Jackie in the News
Appalachian horror: mountaintop mining
By Dan Radmacher
One of the hardest adjustments when I moved to Florida in 2003 to work for the Herald-Tribune was getting used to the flatness. I had come from West Virginia, which is called the Mountain State for a reason: It is the only state in the nation entirely covered in mountains.
But West Virginia may need a new nickname. Its mountains — along with many in Kentucky, Tennessee and Virginia — are being systematically destroyed by an abhorrent mining practice called mountaintop removal mining.
The practice involves exactly what it sounds like: Once-lush mountaintops are stripped bare. Bulldozers tear trees out by their roots. The top of the mountain is blown into rubble with high-powered explosives and then it is methodically decapitated by huge draglines that scoop up the "overburden" — the compressed dirt and rock that had been an ancient mountain — to get to multiple coal seams beneath.

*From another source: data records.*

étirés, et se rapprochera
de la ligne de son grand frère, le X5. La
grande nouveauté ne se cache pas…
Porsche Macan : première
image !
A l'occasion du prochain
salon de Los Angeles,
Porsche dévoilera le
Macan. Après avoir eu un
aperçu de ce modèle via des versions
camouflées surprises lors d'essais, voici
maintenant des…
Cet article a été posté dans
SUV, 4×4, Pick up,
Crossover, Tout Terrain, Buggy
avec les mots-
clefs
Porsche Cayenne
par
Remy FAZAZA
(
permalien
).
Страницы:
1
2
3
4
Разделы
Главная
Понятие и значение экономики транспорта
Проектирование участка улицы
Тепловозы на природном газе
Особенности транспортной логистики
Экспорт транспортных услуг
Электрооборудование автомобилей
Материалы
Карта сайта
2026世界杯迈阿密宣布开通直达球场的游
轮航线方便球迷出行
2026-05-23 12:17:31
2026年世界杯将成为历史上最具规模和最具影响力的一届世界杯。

Most of that overburden ends up dumped in valleys, burying miles of streams. The flattened land left behind is good for little. Though there have been reforestation initiatives, none have successfully restored a genuine, ecologically diverse forest. In fact, just getting trees to grow in the compacted earth has proven extremely difficult.

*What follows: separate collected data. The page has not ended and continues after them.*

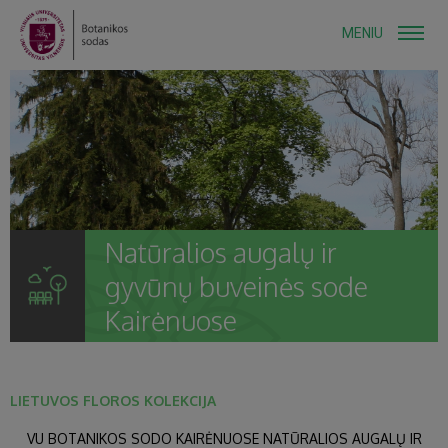
MENIU
Natūralios augalų ir
gyvūnų buveinės sode
Kairėnuose
LIETUVOS FLOROS KOLEKCIJA
VU BOTANIKOS SODO KAIRĖNUOSE NATŪRALIOS AUGALŲ IR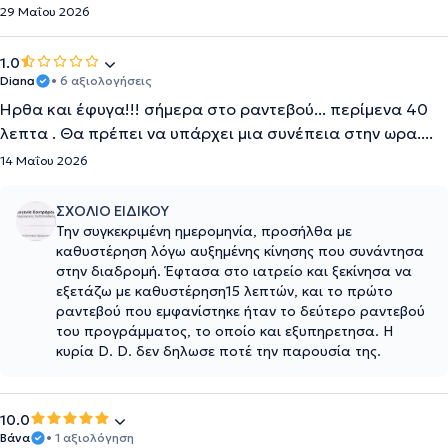
29 Μαΐου 2026
1.0
Diana
• 6 αξιολογήσεις
Ηρθα και έφυγα!!! σήμερα στο ραντεβού... περίμενα 40
λεπτα . Θα πρέπει να υπάρχει μια συνέπεια στην ωρα....
14 Μαΐου 2026
ΣΧΟΛΙΟ ΕΙΔΙΚΟΥ
Την συγκεκριμένη ημερομηνία, προσήλθα με
καθυστέρηση λόγω αυξημένης κίνησης που συνάντησα
στην διαδρομή. Έφτασα στο ιατρείο και ξεκίνησα να
εξετάζω με καθυστέρηση15 λεπτών, και το πρώτο
ραντεβού που εμφανίστηκε ήταν το δεύτερο ραντεβού
του προγράμματος, το οποίο και εξυπηρετησα. Η
κυρία D. D. δεν δηλωσε ποτέ την παρουσία της.
10.0
Βάνα
• 1 αξιολόγηση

In a recent documentary, "The Last Mountain," Robert Kennedy Jr. cites the only reason this practice continues: It is going on in isolated places where most of America can't see what's happening.
"If you tried to cut down a mountain in the Berkshires or the Catskills or the Adirondacks or California, you would go to jail," he told The Wall Street Journal. "You would be considered criminally insane."

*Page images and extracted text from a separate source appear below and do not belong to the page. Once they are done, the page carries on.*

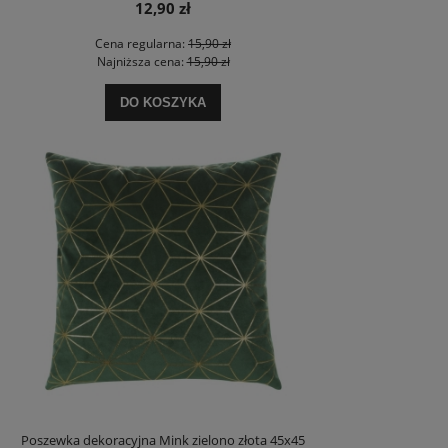
12,90 zł
Cena regularna:
15,90 zł
Najniższa cena:
15,90 zł
DO KOSZYKA
Poszewka dekoracyjna Mink zielono złota 45x45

But mountains in Appalachia are being destroyed every day and little is being done to stop it.
The U.S. Environmental Protection Agency has been taking a closer look at the practice recently, subjecting permits to greater scrutiny and, in one case, even vetoing a permit that had been issued by the U.S. Army Corps of Engineers for a massive mountaintop removal mine in West Virginia.
For its efforts to better enforce the law, the EPA has been subject to increasingly shrill attacks from the coal industry and coalfield politicians.
On July 21, the EPA issued the final version of its water-quality guidance, a document intended, as the EPA says, to "clarify existing understandings and to improve and strengthen permit decision-making consistent with existing law."
The guidance sums up the best available science on the devastating effects of mountaintop removal on water quality and public health, and offers technical suggestions for permitting processes that would best comply with current law given those scientific findings.
The EPA specifically noted that the memorandum "does not impose legally binding requirements and will not be implemented as binding in practice."
Despite that, Rep. Nick Rahall, D-W.Va., lashed out harshly at the federal agency. He said that, with the guidance, the EPA "has not only appointed itself judge, jury and executioner, but has also deemed itself Almighty God."
Rahall isn't limiting his pique to rhetoric, either. He recently cosponsored a bill — H.B. 2018 — that would gut EPA's ability to enforce key aspects of the Clean Water Act by essentially giving states veto power over EPA's oversight of their water-quality programs.
Other members of Congress — mostly those from coal states who rake in big campaign contributions from coal companies, electric utilities, rail companies and other industries with a stake in coal mining — have been piling on as well.
The U.S. House has held at least three hearings this year attacking the EPA as a job-killing monster.
Yet, as Rep. Jackie Speier, D-Calif., noted at one hearing, coal mining jobs have increased in West Virginia in recent years, even as EPA has beefed up its enforcement of mountaintop removal.
In fact, the number of coal miners in West Virginia has increased 8.5 percent since the recession began in 2007. Why? Because, as fewer mountaintop removal mines have been permitted, production has increased at underground mines — which use more miners.
The mechanization that mountaintop removal mining exemplifies is the real culprit behind the decline in the number of Appalachian coal miners over the last few decades.
In 1978, there were almost 63,000 miners in West Virginia, and they produced almost 85 million tons of coal. In 2010, there were only 20,000 miners, but thanks to mechanization, they produced 144 million tons of coal.
As Joe Lovett, executive director of the Appalachian Center for the Economy & the Environment and one of the witnesses at a congressional hearing, said in his testimony, "Although mountaintop removal may benefit the bottom lines of big coal operators, it does not increase the number of coal mining jobs."
The harsh rhetoric of coalfield politicians aside, it's clear that the bottom lines of big coal operators are more important to them than the economic or physical health of their constituents.